If generic teacher attributes do exist, and can be said to be applicable across subjects and school contexts, what are they? What does the research suggest are the tings we should all be doing?

The 2015 Ofsted framework for quality of teaching is included on page 10 and 11 of the report. If this framework is to be fit-for-purpose it should be based on a robust theory about what teaching attributes will most likely lead to student progress, which should itself be referenced to a robust research evidence base. To my knowledge, Ofsted do not publish their rationale, and therefore we must infer this from the published criteria.

A brief analysis of the published criteria (and by brief I mean scribbling on it with a red pen for 2 minutes) leads me to question whether the framework reflects the features of quality teaching and learning which are strongly suggested by research. Also, there appears to be an ideological slant to the criteria which is not necessarily supported by evidence.  Here are just a few question raised by my back-of-the-envelope evaluation:

  1. ‘Plan and teach well structured lessons’ – Why is a lesson the unit? Why not ‘sequence of lessons’? Is this a remnant of the three-part-lesson focus?
  2. Adapt teaching to respond to the strengths and needs of pupils’ – Does this suggest a ‘personalised learning’ view of differentiation? Why not ‘scaffold learning to ensure all pupils can acquire curriculum knowledge required’?
  3. No reference to retrieval practice. Surely one of the most securely evidenced features of effective teaching?
  4. No reference to other well-evidenced ways to secure knowledge in long-term memory, such as interleaving or spaced practice.
  5. The use of assessment information is mentioned, but no question over the validity or reliability of assessment to ensure that teachers’ inferences about learning lead to ‘appropriate teaching and learning’.

I could go on with my critique, but I can’t evaluate these in any depth because the underpinning theory and research base is not explicit. If Ofsted are to improve confidence in their model, and consequently their findings, they must publish the assumptions and evidence upon which these criteria are based.
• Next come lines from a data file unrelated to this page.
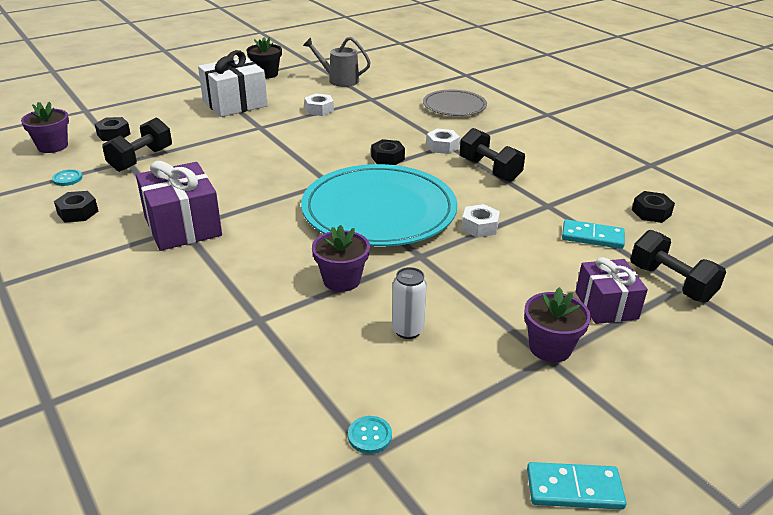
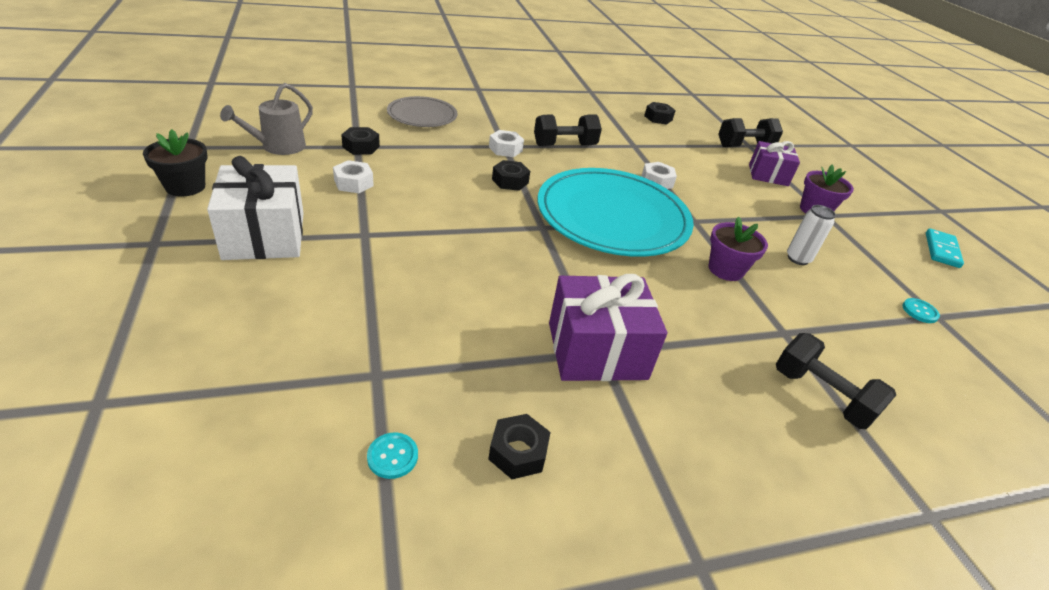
camera: 75 degrees left, 5 degrees up
purple flower pot [21,101,69,153] -> none
black nut [95,117,131,141] -> black nut moved to [341,127,380,155]
black dumbbell [102,117,172,172] -> black dumbbell moved to [776,333,896,429]
turquoise domino [562,219,625,249] -> none

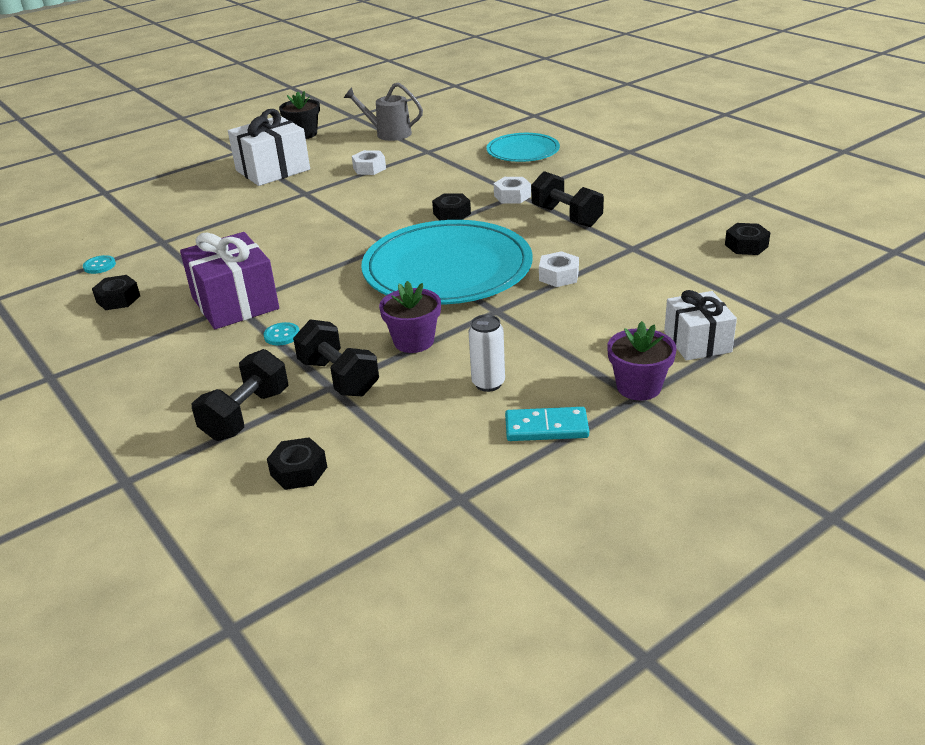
camera: 75 degrees right, 5 degrees down
black nut [341,127,380,155] -> black nut moved to [267,437,327,490]
grey plate [387,96,457,127] -> turquoise plate [486,133,560,162]
black dumbbell [718,118,783,147] -> black dumbbell moved to [293,319,379,396]
purple gift [749,141,800,186] -> white gift [664,290,737,361]
turquoise button [902,298,940,323] -> turquoise button moved to [264,322,300,345]
turquoise domino [926,228,964,268] -> turquoise domino moved to [505,407,589,441]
We should welcome this attempt by Ofsted to find a better way of conducting lesson observations, but this report raises many questions which remain unanswered. The evidence gleaned from lesson observations is given significant weight in Ofsted’s judgement of school standards, but it is far from certain as to whether the inferences drawn from observation are to be trusted.
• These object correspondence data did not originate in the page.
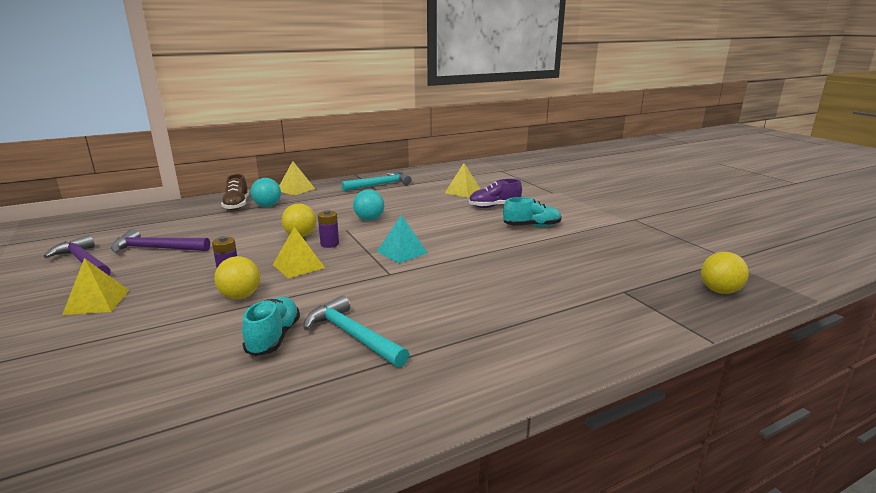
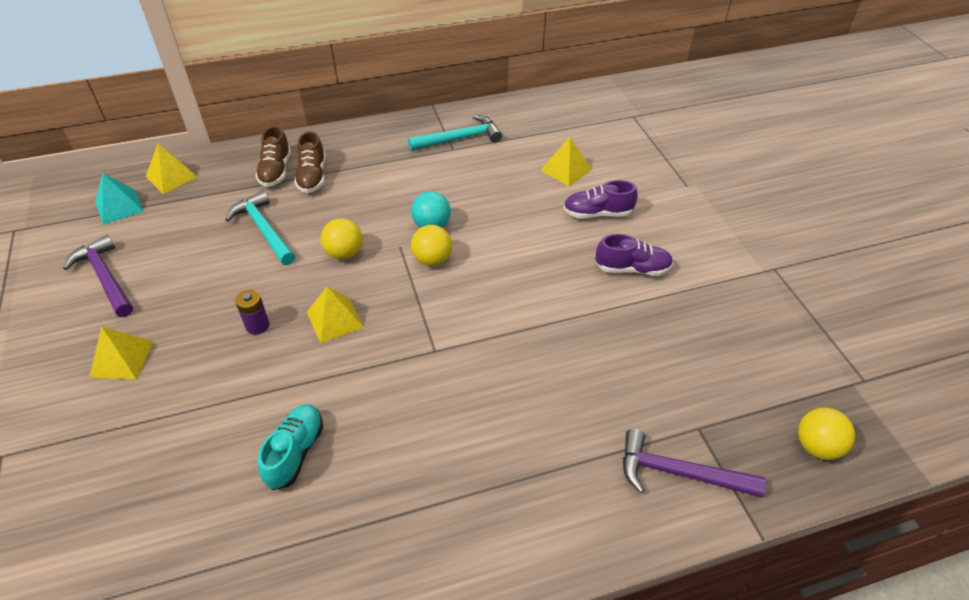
camera: 10 degrees right, 25 degrees up
purple hammer [111,229,210,253] -> purple hammer moved to [623,429,766,497]
yellow ball [214,256,260,299] -> yellow ball moved to [411,225,452,266]
turquoise ball [251,178,281,207] -> brown shoe [294,131,325,193]
yellow pyramid [279,161,315,196] -> yellow pyramid moved to [146,144,198,194]
turquoise hammer [304,295,409,368] -> turquoise hammer moved to [225,191,295,265]
purple battery [318,210,339,248] -> none
turquoise pyramid [377,215,428,263] -> turquoise pyramid moved to [95,173,144,225]
turquoise shoe [503,197,562,227] -> purple shoe [595,234,673,276]

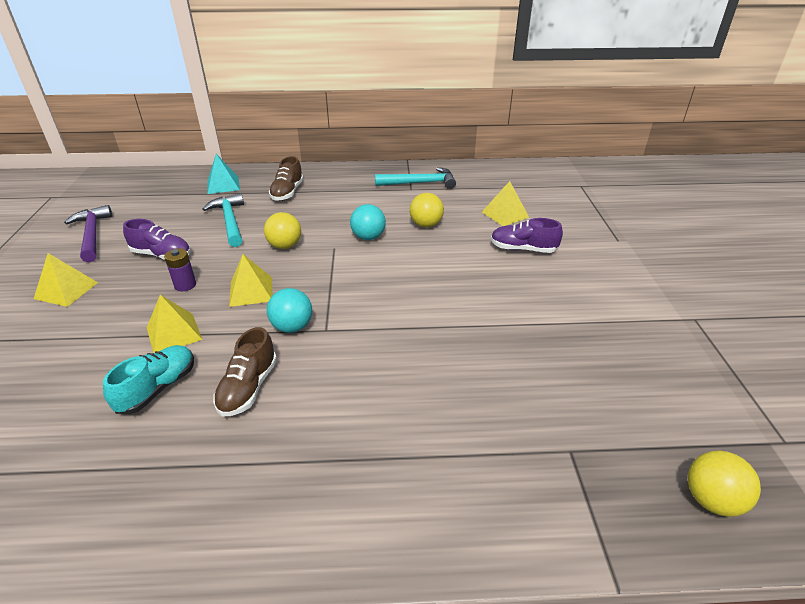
camera: 15 degrees right, 10 degrees down
turquoise pyramid [95,173,144,225] -> turquoise pyramid moved to [207,154,240,194]
yellow pyramid [146,144,198,194] -> yellow pyramid moved to [147,295,202,353]
brown shoe [255,126,291,187] -> brown shoe moved to [213,327,277,417]
yellow ball [411,225,452,266] -> yellow ball moved to [410,193,444,228]
purple shoe [595,234,673,276] -> purple shoe moved to [123,219,191,260]
purple hammer [623,429,766,497] -> none
none -> turquoise ball [267,288,312,333]

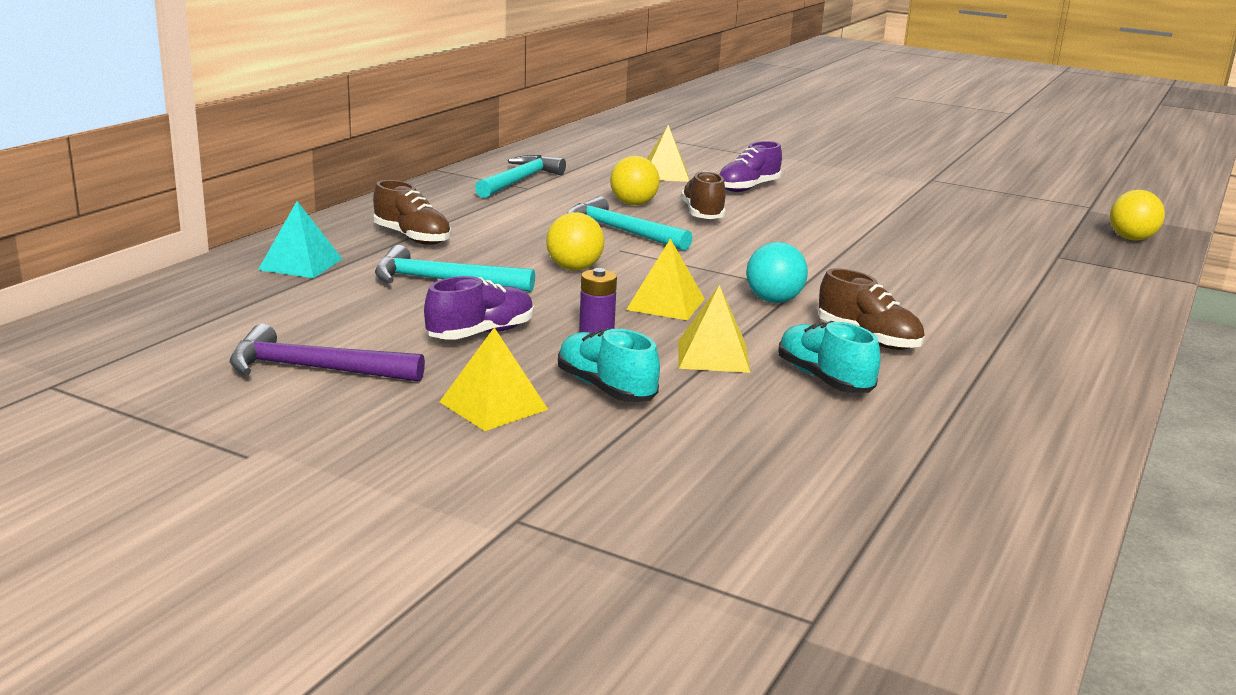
camera: 60 degrees left, 15 degrees down
turquoise ball [350,204,386,240] -> turquoise hammer [568,196,692,251]
none -> turquoise shoe [558,328,660,402]
none -> brown shoe [681,171,726,219]

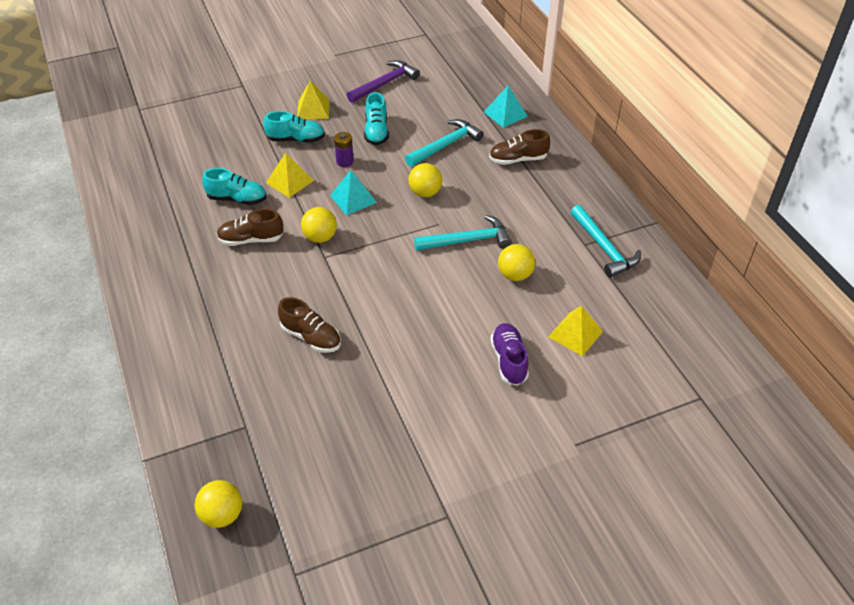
camera: 130 degrees right, 25 degrees up
purple shoe [424,276,534,340] -> turquoise shoe [364,92,389,145]
yellow pyramid [626,238,705,320] -> turquoise pyramid [330,170,377,215]
brown shoe [681,171,726,219] -> brown shoe moved to [278,297,341,353]
turquoise ball [746,242,808,303] -> yellow ball [301,207,337,243]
Given significant questions over the other key sources of evidence, namely exercise books and progress data, Ofsted’s ability to draw reliable conclusions about standards of teaching and learning are highly questionable. Given the limited resources available to the inspectorate, should inspections focus on less time-consuming and more measurable indicators of school effectiveness and leave the nuances of judging standards of teaching and learning to the school?